El periodismo argentino se encuentra de luto tras la triste noticia del fallecimiento de Jorgelina Vidal, una destacada profesional que dejó una profunda huella en la profesión. A sus 54 años, Jorgelina nos dejó este viernes por la madrugada, luego de una valiente y prolongada batalla contra el cáncer, una lucha que enfrentó con una entereza y dignidad admirables hasta el último de sus días.

Jorgelina Vidal encarnaba el periodismo con una pasión inquebrantable, entendiendo su oficio no solo como una labor, sino como un compromiso genuino con la realidad y la sociedad. Su formación en la Universidad de Morón marcó el inicio de una carrera dedicada a la comunicación, siempre con un fuerte arraigo en el Oeste del Gran Buenos Aires, su hogar y el epicentro de su vida familiar junto a sus hijos Luca, Mateo y Francisco.

Su extensa trayectoria profesional la llevó por diversas redacciones y estudios, dejando una marca de idoneidad y rigor. En el diario Clarín, donde inició en la mesa de noticias y luego pasó a la sección Política, demostró rápidamente su aguda mirada y capacidad. Fue una pionera en la cobertura de temas del Conurbano, especialmente en La Matanza, el municipio más poblado del país, donde sus relatos capturaban tanto las grandes decisiones políticas como las historias cotidianas de sus habitantes.
_ _ _ _ _ _ _
◆ **Lista de tareas**
a) Explica por qué, según el texto sobre Jorgelina Vidal, el periodismo argentino está de luto.
b) Responde a partir del texto sobre Jorgelina Vidal:
(i) ¿En qué universidad se formó?
(ii) ¿A qué sección de Clarín pasó después de la mesa de noticias?
(iii) ¿Cómo se llaman sus hijos?
c) Continúa el texto sobre Jorgelina Vidal a partir de su última oración.
_ _ _ _ _ _ _
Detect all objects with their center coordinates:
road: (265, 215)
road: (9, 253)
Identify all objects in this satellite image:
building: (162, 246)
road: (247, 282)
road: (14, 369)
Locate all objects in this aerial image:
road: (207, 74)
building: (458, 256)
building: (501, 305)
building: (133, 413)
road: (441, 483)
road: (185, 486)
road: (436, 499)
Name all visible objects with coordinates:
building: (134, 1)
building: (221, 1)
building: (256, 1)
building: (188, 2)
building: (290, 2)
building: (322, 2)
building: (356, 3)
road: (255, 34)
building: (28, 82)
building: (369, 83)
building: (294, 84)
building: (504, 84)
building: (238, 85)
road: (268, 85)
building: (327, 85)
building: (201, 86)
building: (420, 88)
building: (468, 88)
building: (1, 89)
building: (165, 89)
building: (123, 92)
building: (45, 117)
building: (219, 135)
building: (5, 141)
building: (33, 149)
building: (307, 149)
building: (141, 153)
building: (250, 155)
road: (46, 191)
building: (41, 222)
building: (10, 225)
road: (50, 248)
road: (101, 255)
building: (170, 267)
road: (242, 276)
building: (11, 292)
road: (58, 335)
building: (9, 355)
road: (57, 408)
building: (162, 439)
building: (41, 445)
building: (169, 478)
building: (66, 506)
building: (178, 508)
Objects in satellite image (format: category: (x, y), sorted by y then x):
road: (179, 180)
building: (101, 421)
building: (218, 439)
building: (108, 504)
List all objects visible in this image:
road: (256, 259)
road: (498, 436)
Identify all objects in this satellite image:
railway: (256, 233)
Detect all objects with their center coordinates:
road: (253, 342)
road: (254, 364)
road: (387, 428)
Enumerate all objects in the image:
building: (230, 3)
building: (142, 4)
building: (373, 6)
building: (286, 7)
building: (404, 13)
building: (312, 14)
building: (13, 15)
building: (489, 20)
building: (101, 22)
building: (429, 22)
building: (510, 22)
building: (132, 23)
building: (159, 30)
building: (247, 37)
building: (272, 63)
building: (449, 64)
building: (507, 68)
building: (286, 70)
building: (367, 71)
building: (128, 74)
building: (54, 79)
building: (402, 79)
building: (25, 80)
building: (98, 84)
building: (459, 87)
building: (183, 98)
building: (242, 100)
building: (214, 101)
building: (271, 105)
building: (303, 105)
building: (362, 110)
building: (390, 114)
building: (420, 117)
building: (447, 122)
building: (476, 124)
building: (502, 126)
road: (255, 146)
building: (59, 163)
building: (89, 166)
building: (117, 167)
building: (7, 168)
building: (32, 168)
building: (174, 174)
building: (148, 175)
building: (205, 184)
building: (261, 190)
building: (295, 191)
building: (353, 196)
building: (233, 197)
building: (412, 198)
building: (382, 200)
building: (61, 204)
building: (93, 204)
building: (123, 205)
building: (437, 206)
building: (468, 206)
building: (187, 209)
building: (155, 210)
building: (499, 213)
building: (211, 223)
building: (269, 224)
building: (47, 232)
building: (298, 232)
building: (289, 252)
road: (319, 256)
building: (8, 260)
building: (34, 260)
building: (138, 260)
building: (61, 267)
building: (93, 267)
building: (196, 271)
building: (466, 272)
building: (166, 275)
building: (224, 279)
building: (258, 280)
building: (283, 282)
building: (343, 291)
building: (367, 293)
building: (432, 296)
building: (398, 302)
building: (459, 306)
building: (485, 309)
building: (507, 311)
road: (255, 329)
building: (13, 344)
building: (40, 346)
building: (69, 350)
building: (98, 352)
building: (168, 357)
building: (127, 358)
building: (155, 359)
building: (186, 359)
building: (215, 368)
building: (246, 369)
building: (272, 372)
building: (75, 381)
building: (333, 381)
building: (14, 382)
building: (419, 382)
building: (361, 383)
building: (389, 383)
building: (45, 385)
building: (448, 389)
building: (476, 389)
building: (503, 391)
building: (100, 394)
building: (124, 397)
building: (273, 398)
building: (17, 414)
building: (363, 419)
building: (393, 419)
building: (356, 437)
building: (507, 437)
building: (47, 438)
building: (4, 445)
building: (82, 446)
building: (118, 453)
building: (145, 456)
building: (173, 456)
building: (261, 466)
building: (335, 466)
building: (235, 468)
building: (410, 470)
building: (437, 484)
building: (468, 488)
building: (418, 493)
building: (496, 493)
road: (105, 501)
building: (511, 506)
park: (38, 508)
_ _ _ _ _ _ _
◆ **Respuestas**
a) Porque falleció Jorgelina Vidal, una destacada profesional que dejó una profunda huella en la profesión. Murió a los 54 años, un viernes por la madrugada, después de una larga batalla contra el cáncer.

b)
(i) En la Universidad de Morón.
(ii) A la sección Política.
(iii) Luca, Mateo y Francisco.

c)
Más allá de Clarín, su voz y su firma resonaron en medios como la agencia Télam, CNN Radio y Radio Mitre, consolidando su imagen de periodista integral y talentosa. Aquellos que compartieron con ella el ámbito laboral la recordarán por su generosidad, su profesionalismo impecable y, sobre todo, por su risa contagiosa. Jorgelina era de esas personas que siempre estaban dispuestas a ofrecer una mano, a guiar a los que recién comenzaban o a escuchar con atención a quien lo necesitara.

Incluso en los momentos más difíciles de su enfermedad, Jorgelina demostró una vitalidad y una capacidad para conectar con los demás excepcionales. Creó un grupo de WhatsApp para mantenerse cerca de sus seres queridos y compartía en redes sociales los avances de su lucha, transformando un canal de comunicación en un espacio de apoyo mutuo y optimismo. Aunque la muerte era un temor, nunca se dejó vencer por el desánimo, enfrentando cada desafío con valentía y una dignidad conmovedora. Su legado perdurará como un testimonio de amor por la vida y por la profesión.